When these batches are evaluated independently, the statistical model again selects a common slope and common intercept structure. This indicates that both the starting assay levels and the degradation behavior across time are consistent within this batch group.

  • The projected stability model estimates the earliest specification crossing at approximately 45.5 months. This result is substantially longer than the registered shelf life of 24 months and confirms that this batch population demonstrates a stable and predictable degradation profile.

    Within this group, the regression model and the underlying data show good alignment, with no indication of unusual batch behavior or divergence between stability timepoints.

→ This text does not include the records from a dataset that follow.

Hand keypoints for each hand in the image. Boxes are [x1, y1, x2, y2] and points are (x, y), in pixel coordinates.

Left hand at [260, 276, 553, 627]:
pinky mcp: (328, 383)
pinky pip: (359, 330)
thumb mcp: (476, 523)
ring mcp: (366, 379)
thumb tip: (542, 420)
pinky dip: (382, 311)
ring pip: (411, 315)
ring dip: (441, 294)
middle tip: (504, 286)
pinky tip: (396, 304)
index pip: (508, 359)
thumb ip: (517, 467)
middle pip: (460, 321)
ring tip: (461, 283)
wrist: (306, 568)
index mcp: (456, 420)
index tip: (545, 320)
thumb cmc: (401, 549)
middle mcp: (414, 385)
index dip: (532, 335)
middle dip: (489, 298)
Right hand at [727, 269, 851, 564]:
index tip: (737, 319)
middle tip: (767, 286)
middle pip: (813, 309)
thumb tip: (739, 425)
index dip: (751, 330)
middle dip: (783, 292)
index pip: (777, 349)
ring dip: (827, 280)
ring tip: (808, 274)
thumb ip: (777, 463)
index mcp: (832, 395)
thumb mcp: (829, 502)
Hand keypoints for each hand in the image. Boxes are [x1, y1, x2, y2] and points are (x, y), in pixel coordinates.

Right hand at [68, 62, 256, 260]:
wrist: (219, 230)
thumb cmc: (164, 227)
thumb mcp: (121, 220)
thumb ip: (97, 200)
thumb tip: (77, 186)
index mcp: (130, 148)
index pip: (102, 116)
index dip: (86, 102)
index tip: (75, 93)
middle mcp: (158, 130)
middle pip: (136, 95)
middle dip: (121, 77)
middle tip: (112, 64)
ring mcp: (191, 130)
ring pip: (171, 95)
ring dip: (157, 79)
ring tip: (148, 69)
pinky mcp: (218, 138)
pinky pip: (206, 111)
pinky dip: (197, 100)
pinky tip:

    This analysis confirms that the earlier manufacturing population provides a strong stability profile that comfortably supports the labelled shelf life.

Population 2 – Batches 107–111

This figure shows the stability behavior of the later manufacturing population consisting of batches 107 to 111.

When the stability model is applied to this group independently, the projected earliest crossing time occurs at approximately 23.6 months. This result sits close to the registered shelf life of 24 months and therefore represents the more limiting stability population within the dataset.

  • Although the degradation rate remains similar to the earlier batches, the starting assay levels are lower and the overall stability trajectory approaches the specification limit more rapidly.

    This result explains the intercept difference detected in the pooled ANCOVA stability model and confirms that the two batch populations behave differently across the stability timeline.

    The population-based analysis therefore reveals the practical impact of the batch shift. While the pooled stability model supports the labelled shelf life statistically, the later manufacturing population represents the controlling stability behavior for the product.

iv. Conclusions

Regression modelling establishes shelf life in line with ICH stability guidance and supports regulatory submissions. Process behavior charts add another layer of understanding by revealing how the data evolve across the manufacturing timeline. Used together, these approaches allow stability data to be interpreted both statistically and operationally.

  • In this example the statistical model alone supports the registered shelf life. The process behavior chart reveals a clear step change linked to a manufacturing site transition. This additional perspective highlights a shift in batch population behavior which would otherwise remain hidden inside the pooled model.

    Verto Pharma therefore applies both stability modelling and process behavior analysis as standard practice. Stability models provide the regulatory estimate. Process behavior charts provide visibility of manufacturing performance and change over time.

    A common misconception suggests that process behavior charts require 20 to 25 observations before useful insight emerges. In practice, meaningful signals often appear much earlier. Even with four to five batches, stability data can already show whether a product behaves as a single population or whether shifts between manufacturing periods require closer investigation.

    This combined approach strengthens stability assessment, improves detection of manufacturing changes, and supports a more robust understanding of product performance throughout the commercial lifecycle.